[Document images with source code]
^^^^^^^^

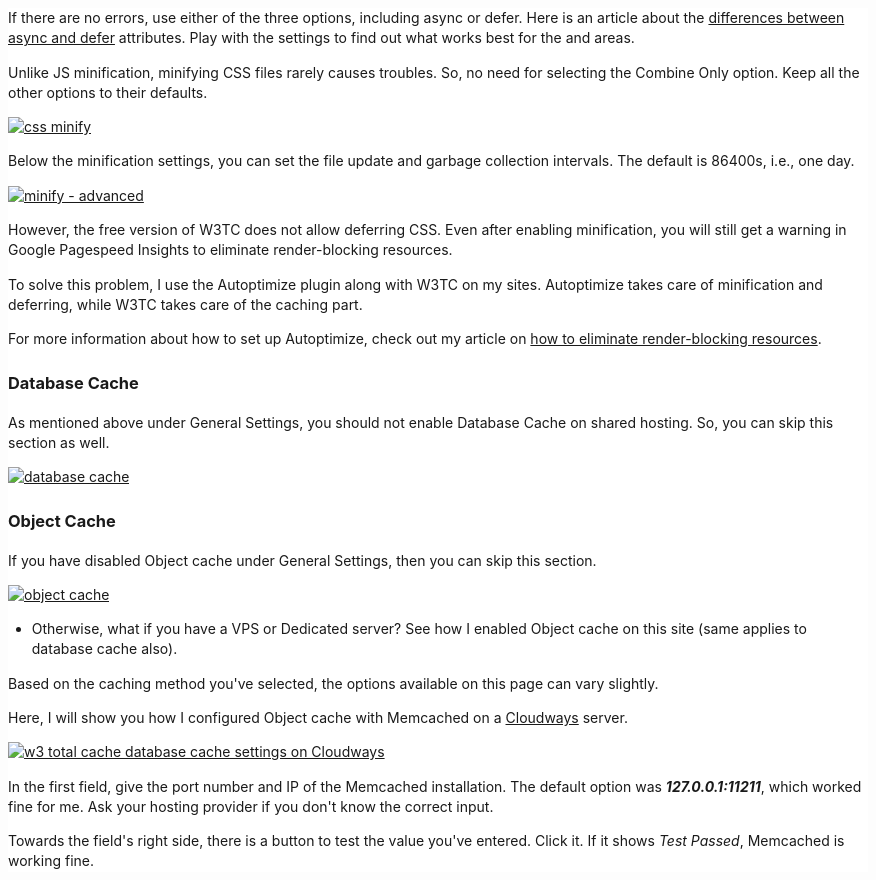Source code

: If there are no errors, use either of the three options, including async or defer. Here is an article about the [differences between async and defer](https://flaviocopes.com/javascript-async-defer/) attributes. Play with the settings to find out what works best for the _<head>_ and _<body>_ areas.

Unlike JS minification, minifying CSS files rarely causes troubles. So, no need for selecting the Combine Only option. Keep all the other options to their defaults.

[![css minify](https://cdn-2.coralnodes.com/coralnodes/uploads/2020/03/w3tc-minify-css-1080x347.png)](https://cdn-2.coralnodes.com/coralnodes/uploads/2020/03/w3tc-minify-css.png)

Below the minification settings, you can set the file update and garbage collection intervals. The default is 86400s, i.e., one day.

[![minify - advanced](https://cdn-2.coralnodes.com/coralnodes/uploads/2020/03/w3tc-minify-advanced-1080x859.png)](https://cdn-2.coralnodes.com/coralnodes/uploads/2020/03/w3tc-minify-advanced.png)

However, the free version of W3TC does not allow deferring CSS. Even after enabling minification, you will still get a warning in Google Pagespeed Insights to eliminate render-blocking resources.

To solve this problem, I use the Autoptimize plugin along with W3TC on my sites. Autoptimize takes care of minification and deferring, while W3TC takes care of the caching part.

For more information about how to set up Autoptimize, check out my article on [how to eliminate render-blocking resources](http://localhost:10003/eliminate-render-blocking-resources-wordpress/).

### Database Cache

As mentioned above under General Settings, you should not enable Database Cache on shared hosting. So, you can skip this section as well.

[![database cache](https://cdn-2.coralnodes.com/coralnodes/uploads/2020/03/w3tc-general-settings-db-cache-1080x222.png)](https://cdn-2.coralnodes.com/coralnodes/uploads/2020/03/w3tc-general-settings-db-cache.png)

### Object Cache

If you have disabled Object cache under General Settings, then you can skip this section.

[![object cache](https://cdn-2.coralnodes.com/coralnodes/uploads/2020/03/w3tc-object-cache-1080x589.png)](https://cdn-2.coralnodes.com/coralnodes/uploads/2020/03/w3tc-object-cache.png)

- Otherwise, what if you have a VPS or Dedicated server? See how I enabled Object cache on this site (same applies to database cache also).

Based on the caching method you've selected, the options available on this page can vary slightly.

Here, I will show you how I configured Object cache with Memcached on a [Cloudways](http://localhost:10003/cloudways-hosting-review/) server.

[![w3 total cache database cache settings on Cloudways](https://cdn-2.coralnodes.com/coralnodes/uploads/2020/11/w3tc-db-cache-memcached-1080x520.png)](https://cdn-2.coralnodes.com/coralnodes/uploads/2020/11/w3tc-db-cache-memcached.png)

In the first field, give the port number and IP of the Memcached installation. The default option was _**127.0.0.1:11211**_, which worked fine for me. Ask your hosting provider if you don't know the correct input.

Towards the field's right side, there is a button to test the value you've entered. Click it. If it shows _Test Passed_, Memcached is working fine.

^^^^^^^^

* What to produce *
All that is needed is the exact run of lines above from the line containing "- Otherwise, what" through the line containing "[![w3 total cache", both of them included.

* Finished task *
- Otherwise, what if you have a VPS or Dedicated server? See how I enabled Object cache on this site (same applies to database cache also).

Based on the caching method you've selected, the options available on this page can vary slightly.

Here, I will show you how I configured Object cache with Memcached on a [Cloudways](http://localhost:10003/cloudways-hosting-review/) server.

[![w3 total cache database cache settings on Cloudways](https://cdn-2.coralnodes.com/coralnodes/uploads/2020/11/w3tc-db-cache-memcached-1080x520.png)](https://cdn-2.coralnodes.com/coralnodes/uploads/2020/11/w3tc-db-cache-memcached.png)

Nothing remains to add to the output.